Jan reached out and touched my bare arm. It was a warm August Saturday, and we were both in shorts, sleeveless tops, and, considering all the walking we had ahead of us, running shoes. Jan was wearing a long-visored ball cap over her black hair, which she had pulled back into a ponytail and fed through the back of the cap. Oversized shades kept the sun out of her eyes.

“Hey,” she said.

“Hey,” I said.

She pulled me toward her, behind the stroller, so Ethan couldn’t see. “You okay?” she asked.

The question threw me off. I was about to ask her the same thing. “Yeah, sure, I’m good.”

“I know things didn’t work out the way you’d hoped yesterday.”

“No big deal,” I said. “Some leads don’t pan out. It happens. What about you? You feel better today?”

She nodded so imperceptibly it was only the tipping of the visor that hinted at an answer.

“You sure?” I pressed. “What you said yesterday, that thing about the bridge-”

“Let’s not-”

“I thought maybe you were feeling better, but when you told me that-”

She put her index finger on my lips. “I know I’ve been a lot to live with lately, and I’m sorry about that.”

I forced a smile. “Hey, we all go through rough spots. Sometimes there’s an obvious reason, sometimes there isn’t. You just feel the way you do. It’ll pass.”

Something flashed in her eyes, like maybe she didn’t share my certainty. “I want you to know I appreciate… your patience,” she said. A family looking for a spot drove by in a monster SUV, and Jan turned away from the noise.

“No big deal,” I said.

She took a deep, cleansing breath. “We’re going to have a good day,” she said.

“That’s all I want,” I said, and allowed myself to be pulled closer. “I still don’t think it would hurt, you know, to see someone on a regular basis to-”
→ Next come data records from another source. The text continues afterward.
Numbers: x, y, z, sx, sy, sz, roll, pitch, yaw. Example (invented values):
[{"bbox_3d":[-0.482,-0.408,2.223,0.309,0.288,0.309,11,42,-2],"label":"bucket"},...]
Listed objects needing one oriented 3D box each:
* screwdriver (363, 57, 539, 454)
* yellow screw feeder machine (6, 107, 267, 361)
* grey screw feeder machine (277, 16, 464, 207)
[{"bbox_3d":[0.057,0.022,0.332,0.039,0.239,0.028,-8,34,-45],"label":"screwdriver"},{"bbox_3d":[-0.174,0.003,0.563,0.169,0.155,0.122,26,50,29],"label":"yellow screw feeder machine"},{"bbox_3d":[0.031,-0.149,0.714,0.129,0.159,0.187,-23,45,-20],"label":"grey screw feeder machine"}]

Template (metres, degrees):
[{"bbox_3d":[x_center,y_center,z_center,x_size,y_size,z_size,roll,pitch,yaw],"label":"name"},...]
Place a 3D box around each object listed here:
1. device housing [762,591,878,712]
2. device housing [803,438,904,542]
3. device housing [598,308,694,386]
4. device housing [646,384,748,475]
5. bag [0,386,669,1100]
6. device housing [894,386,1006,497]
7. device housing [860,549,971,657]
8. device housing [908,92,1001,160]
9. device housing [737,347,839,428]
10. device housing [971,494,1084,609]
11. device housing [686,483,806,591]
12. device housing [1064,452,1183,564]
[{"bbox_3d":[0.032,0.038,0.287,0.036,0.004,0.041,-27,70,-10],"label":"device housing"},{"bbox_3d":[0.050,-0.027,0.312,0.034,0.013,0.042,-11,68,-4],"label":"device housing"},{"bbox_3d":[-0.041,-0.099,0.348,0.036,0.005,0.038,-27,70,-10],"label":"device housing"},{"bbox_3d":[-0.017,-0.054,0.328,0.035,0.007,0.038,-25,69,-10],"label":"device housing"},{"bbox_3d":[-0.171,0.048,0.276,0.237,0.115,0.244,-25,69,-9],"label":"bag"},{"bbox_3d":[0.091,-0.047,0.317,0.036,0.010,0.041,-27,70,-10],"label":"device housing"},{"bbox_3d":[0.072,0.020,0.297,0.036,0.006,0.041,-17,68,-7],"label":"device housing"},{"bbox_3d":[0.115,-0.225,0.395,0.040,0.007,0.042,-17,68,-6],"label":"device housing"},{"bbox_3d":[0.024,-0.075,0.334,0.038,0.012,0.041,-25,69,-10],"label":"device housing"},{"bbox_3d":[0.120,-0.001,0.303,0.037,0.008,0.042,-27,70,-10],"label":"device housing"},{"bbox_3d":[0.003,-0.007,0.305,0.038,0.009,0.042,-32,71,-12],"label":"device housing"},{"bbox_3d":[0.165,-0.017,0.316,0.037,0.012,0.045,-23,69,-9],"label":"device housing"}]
Ethan twisted around in the stroller so he could see us. He stopped sucking on the juice box and said, “Let’s go!”

“Hold your horses,” I said.

He settled back into his seat, bouncing his legs up and down.

Jan leaned in and gave me a quick kiss on the cheek. “Let’s show the kid a good time.”

“Yeah,” I said.

She gave my arm a final squeeze, then gripped the handles of the stroller. “Okay, buster,” she said to Ethan. “We’re on our way.”

Ethan stuck his hands out to the sides, like he was flying. He’d already drained his juice box and handed it to me to toss in a wastebasket. Jan found a moistened towelette for him when he complained about sticky fingers.

We had several hundred yards to get to the main entrance, but we could already see people lined up to buy tickets. Jan, wisely, had bought them online and printed them out a couple of days earlier. I took over stroller duty while she rooted in her purse for them.